Ein Viertel aller jungen Erwachsenen ist arm

BERLIN - In nur zehn Jahren ist die Anzahl der Menschen in Deutschland, die unter der Armutsgrenze leben, um ein Drittel angestiegen. Es trifft vor allem junge Leute und Familien mit mehr als einem Kind, wie eine Studie ergab.
Mehr als elf Millionen Menschen in Deutschland leben in Armut. Das ist ein Drittel mehr als noch vor zehn Jahren, wie aus einer am Mittwoch veröffentlichten Studie des Deutschen Instituts für Wirtschaftsforschung (DIW) hervorgeht.
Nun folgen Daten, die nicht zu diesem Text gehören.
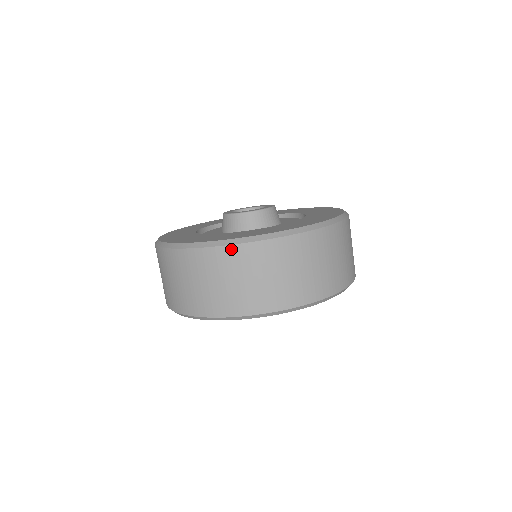
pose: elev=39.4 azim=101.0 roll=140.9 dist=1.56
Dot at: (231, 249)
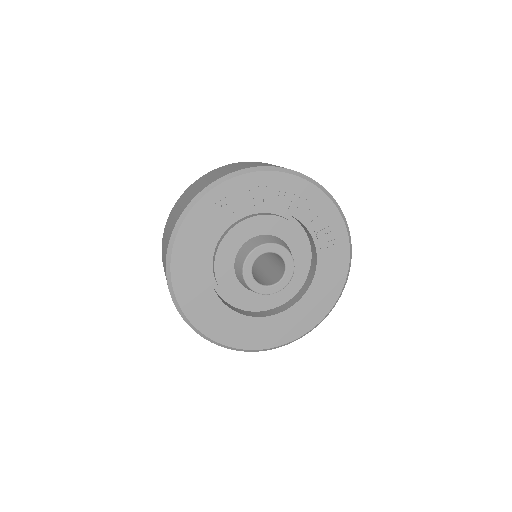
Dot at: (202, 177)
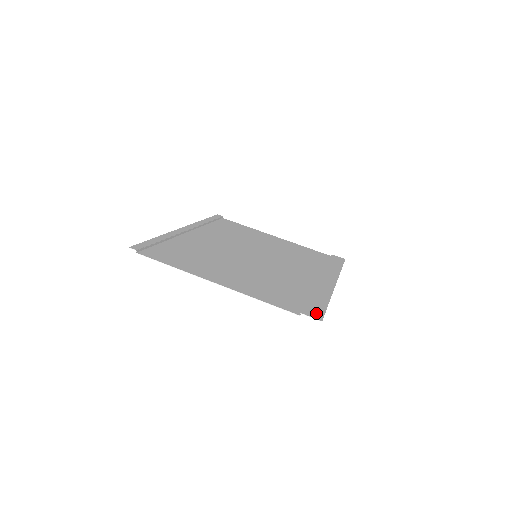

Danach sind inzwischen 14 Prozent der Bevölkerung gefährdet, vor allem kinderreiche Familie und junge Leute. Jeder vierte junge Erwachsene lebt unter der Armutsschwelle.
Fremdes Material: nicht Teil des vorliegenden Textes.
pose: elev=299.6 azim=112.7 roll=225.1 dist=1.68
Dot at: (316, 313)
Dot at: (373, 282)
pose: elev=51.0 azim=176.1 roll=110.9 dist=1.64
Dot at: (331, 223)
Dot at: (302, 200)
Die Berliner Wirtschaftsforscher sehen eine Anhebung staatlicher Unterstützungszahlungen dennoch skeptisch. "Höhere Hartz-IV-Sätze reduzieren zwar Einkommensdefizite", erklärte Markus Grabka, einer der Autoren der DIW-Studie. "Sinnvoller erschienen aber Investitionen in Kinderbetreuung und in verbesserte Erwerbschancen für Alleinerziehende und Familien mit jungen Kindern." Als armutsgefährdet gilt, wer weniger als 60 Prozent des mittleren Einkommens zur Verfügung hat. So hat es die Europäische Kommission festgelegt, die 2010 auch zum Europäischen Jahr gegen Armut und soziale Ausgrenzung ausgerufen hat. In Deutschland sind vor allem junge Erwachsene und Haushalte mit mehr als zwei Kindern betroffen: Unter den 19- bis 25-Jährigen lebte 2008 knapp ein Viertel unterhalb der Armutsschwelle, ergab die DIW-Studie.
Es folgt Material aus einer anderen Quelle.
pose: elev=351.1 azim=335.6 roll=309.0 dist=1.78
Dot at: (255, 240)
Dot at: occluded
Schlecht bezahlte Praktika
Die Forscher machen dafür vor allem drei Gründe aus: So seien die Dauer der Ausbildung sowie der Anteil der Hochschulabsolventen gestiegen, was den Einstieg ins Berufsleben verzögere. Zudem stiegen viele Berufsanfänger über schlecht bezahlte Praktika und prekäre Arbeitsverhältnisse ins Arbeitsleben ein, und es gebe den Trend, das Elternhaus früher zu verlassen.
Massiv gestiegen sind auch die Finanznöte großer Familien. Für Familien mit drei Kindern liege das Armutsrisiko bereits bei knapp 22 Prozent, bei vier und mehr Kindern erreiche es 36 Prozent, erklärte der Ko-Autor der Studie, Joachim Frick. Dies sei ein beträchtlicher Zuwachs gegenüber 1998 - "und das, obwohl der Ausbau der Kinderbetreuungsplätze und das Elterngeld diese Entwicklung bereits entlastet haben". Mit über 40 Prozent weisen Alleinerziehende mit minderjährigen Kindern nach wie vor die größten Armutsraten auf.
Gute geht es den Middleagern
Relativ gut stehen der Studie zufolge dagegen die aktuell 46- bis 55-Jährigen da. "Diese Gruppe hat die Bildungskarriere in der Regel abgeschlossen und ist überwiegend berufstätig", sagte Frick. Auch Menschen am Ende ihres Berufslebens oder zu Beginn des Ruhestands seien vergleichweise wenig betroffen. Erst nach dem 75. Lebensjahr steigt das Armutsrisiko wieder auf das Durchschnittsniveau, was die Forscher unter anderem auf den höheren Anteil von Witwen mit geringeren Alterseinkünften zurückführen.
Die Studie basiert auf den Daten des Sozioökonomischen Panels, einer seit 25 Jahren laufenden Langzeitbefragung von mehr als 10.000 privaten Haushalten in Deutschland. Die Daten werden vom DIW in Zusammenarbeit mit TNS Infratest Sozialforschung erhoben.